Data for the task:
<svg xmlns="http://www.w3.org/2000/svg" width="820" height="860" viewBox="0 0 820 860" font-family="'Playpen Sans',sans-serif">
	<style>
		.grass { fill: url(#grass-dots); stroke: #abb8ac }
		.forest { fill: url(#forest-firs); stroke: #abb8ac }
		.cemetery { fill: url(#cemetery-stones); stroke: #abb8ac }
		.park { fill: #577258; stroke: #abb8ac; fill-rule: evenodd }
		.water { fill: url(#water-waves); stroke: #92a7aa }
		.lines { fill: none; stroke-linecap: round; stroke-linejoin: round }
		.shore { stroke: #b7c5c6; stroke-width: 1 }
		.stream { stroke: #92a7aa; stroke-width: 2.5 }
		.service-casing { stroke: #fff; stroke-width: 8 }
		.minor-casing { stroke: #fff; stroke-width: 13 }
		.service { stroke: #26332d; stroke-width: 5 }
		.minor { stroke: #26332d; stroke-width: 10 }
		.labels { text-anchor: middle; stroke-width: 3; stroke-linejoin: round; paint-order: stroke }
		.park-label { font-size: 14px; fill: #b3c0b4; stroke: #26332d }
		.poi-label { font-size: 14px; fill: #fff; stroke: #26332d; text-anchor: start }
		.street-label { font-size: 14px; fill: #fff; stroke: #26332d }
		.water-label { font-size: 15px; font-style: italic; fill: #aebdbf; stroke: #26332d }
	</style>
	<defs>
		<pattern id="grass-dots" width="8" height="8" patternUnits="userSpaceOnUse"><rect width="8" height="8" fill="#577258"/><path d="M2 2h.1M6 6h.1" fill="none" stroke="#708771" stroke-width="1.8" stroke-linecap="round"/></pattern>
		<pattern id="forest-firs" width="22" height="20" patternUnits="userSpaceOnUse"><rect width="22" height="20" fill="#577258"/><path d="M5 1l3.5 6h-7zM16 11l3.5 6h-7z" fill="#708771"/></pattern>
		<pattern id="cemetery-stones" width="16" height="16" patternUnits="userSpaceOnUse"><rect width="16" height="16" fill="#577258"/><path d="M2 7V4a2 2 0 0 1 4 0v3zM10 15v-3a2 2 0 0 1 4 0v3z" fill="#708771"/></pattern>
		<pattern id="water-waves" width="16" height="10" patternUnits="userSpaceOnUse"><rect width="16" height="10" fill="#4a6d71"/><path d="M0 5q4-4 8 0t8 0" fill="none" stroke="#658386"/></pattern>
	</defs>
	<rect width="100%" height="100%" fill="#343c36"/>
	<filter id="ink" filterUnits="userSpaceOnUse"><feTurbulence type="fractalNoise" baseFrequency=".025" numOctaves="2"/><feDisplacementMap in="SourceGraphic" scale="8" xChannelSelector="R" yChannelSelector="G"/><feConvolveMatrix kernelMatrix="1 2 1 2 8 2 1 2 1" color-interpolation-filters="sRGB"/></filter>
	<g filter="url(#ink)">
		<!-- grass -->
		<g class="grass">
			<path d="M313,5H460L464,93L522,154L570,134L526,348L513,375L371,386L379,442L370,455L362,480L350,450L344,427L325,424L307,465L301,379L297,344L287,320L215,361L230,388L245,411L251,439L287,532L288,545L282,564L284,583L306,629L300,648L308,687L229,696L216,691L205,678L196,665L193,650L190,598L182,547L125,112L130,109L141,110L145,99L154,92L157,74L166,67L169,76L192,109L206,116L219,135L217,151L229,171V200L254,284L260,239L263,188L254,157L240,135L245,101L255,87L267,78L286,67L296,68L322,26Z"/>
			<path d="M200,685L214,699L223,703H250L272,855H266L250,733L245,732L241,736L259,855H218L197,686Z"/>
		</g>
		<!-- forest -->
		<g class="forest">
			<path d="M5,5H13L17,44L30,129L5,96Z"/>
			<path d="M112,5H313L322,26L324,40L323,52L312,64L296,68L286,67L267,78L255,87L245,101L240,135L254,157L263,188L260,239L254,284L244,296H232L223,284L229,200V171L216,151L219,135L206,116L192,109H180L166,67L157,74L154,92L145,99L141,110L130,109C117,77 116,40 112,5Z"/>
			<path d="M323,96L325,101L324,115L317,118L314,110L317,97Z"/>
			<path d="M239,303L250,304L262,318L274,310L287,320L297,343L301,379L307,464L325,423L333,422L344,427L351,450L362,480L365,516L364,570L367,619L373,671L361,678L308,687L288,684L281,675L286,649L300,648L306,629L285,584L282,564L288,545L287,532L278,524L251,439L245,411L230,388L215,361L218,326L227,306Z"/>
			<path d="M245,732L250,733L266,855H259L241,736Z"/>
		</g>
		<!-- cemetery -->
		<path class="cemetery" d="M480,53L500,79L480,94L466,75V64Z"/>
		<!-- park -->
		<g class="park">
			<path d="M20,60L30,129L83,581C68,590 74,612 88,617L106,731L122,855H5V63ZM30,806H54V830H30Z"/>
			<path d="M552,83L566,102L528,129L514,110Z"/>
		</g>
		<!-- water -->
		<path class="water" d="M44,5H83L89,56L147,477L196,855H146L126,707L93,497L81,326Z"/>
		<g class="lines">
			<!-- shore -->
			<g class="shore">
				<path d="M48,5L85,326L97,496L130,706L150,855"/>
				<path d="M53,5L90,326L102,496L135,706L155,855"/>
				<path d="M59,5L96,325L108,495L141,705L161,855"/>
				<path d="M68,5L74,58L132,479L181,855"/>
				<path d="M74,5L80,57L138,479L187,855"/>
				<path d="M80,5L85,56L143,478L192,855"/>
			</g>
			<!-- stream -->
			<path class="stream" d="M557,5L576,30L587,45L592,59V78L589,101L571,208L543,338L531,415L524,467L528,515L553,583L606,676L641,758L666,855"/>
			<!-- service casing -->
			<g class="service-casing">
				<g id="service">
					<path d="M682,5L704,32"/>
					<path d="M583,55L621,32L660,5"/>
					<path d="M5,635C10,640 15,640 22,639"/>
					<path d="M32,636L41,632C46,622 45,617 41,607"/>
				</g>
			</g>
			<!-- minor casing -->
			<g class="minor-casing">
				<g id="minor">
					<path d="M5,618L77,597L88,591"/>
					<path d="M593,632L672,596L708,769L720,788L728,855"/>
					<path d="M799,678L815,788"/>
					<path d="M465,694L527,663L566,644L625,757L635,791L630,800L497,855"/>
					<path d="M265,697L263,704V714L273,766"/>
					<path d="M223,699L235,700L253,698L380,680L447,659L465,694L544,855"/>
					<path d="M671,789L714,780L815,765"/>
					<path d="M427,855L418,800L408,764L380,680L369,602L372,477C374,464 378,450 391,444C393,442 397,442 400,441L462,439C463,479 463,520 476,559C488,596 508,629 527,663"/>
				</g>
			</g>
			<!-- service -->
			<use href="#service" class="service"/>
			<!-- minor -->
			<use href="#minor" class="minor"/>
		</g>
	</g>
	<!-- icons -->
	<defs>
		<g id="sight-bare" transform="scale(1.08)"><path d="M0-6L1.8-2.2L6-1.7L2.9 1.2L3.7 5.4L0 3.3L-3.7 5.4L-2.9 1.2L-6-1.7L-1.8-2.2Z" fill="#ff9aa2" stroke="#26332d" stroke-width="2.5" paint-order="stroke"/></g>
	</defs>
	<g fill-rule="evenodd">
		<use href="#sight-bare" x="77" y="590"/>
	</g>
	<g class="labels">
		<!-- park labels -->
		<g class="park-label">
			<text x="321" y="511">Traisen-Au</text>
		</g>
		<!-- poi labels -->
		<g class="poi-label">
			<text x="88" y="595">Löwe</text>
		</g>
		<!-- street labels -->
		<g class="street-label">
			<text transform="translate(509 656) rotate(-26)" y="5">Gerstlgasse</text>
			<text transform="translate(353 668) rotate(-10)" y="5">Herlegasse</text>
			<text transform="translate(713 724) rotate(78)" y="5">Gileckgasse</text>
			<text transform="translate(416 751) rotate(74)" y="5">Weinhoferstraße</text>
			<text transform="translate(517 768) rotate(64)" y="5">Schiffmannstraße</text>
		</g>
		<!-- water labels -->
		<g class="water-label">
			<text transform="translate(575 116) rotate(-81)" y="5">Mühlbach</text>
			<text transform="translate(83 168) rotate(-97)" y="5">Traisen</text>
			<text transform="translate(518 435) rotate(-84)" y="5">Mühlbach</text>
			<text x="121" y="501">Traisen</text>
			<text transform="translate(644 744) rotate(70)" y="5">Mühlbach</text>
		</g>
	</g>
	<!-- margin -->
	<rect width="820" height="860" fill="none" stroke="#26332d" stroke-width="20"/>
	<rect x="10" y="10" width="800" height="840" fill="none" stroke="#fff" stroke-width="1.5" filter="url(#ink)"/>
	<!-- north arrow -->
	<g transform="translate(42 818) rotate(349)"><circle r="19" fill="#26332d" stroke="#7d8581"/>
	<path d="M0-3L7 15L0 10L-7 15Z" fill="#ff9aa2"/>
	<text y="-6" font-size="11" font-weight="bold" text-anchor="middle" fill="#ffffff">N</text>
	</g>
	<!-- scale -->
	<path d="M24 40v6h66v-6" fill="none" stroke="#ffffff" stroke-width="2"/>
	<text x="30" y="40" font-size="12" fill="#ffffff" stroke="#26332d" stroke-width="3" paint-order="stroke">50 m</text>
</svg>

Work request:
Scan the material for the word "evenodd". Return every line where it is found.

Exercise result:
		.park { fill: #577258; stroke: #abb8ac; fill-rule: evenodd }
	<g fill-rule="evenodd">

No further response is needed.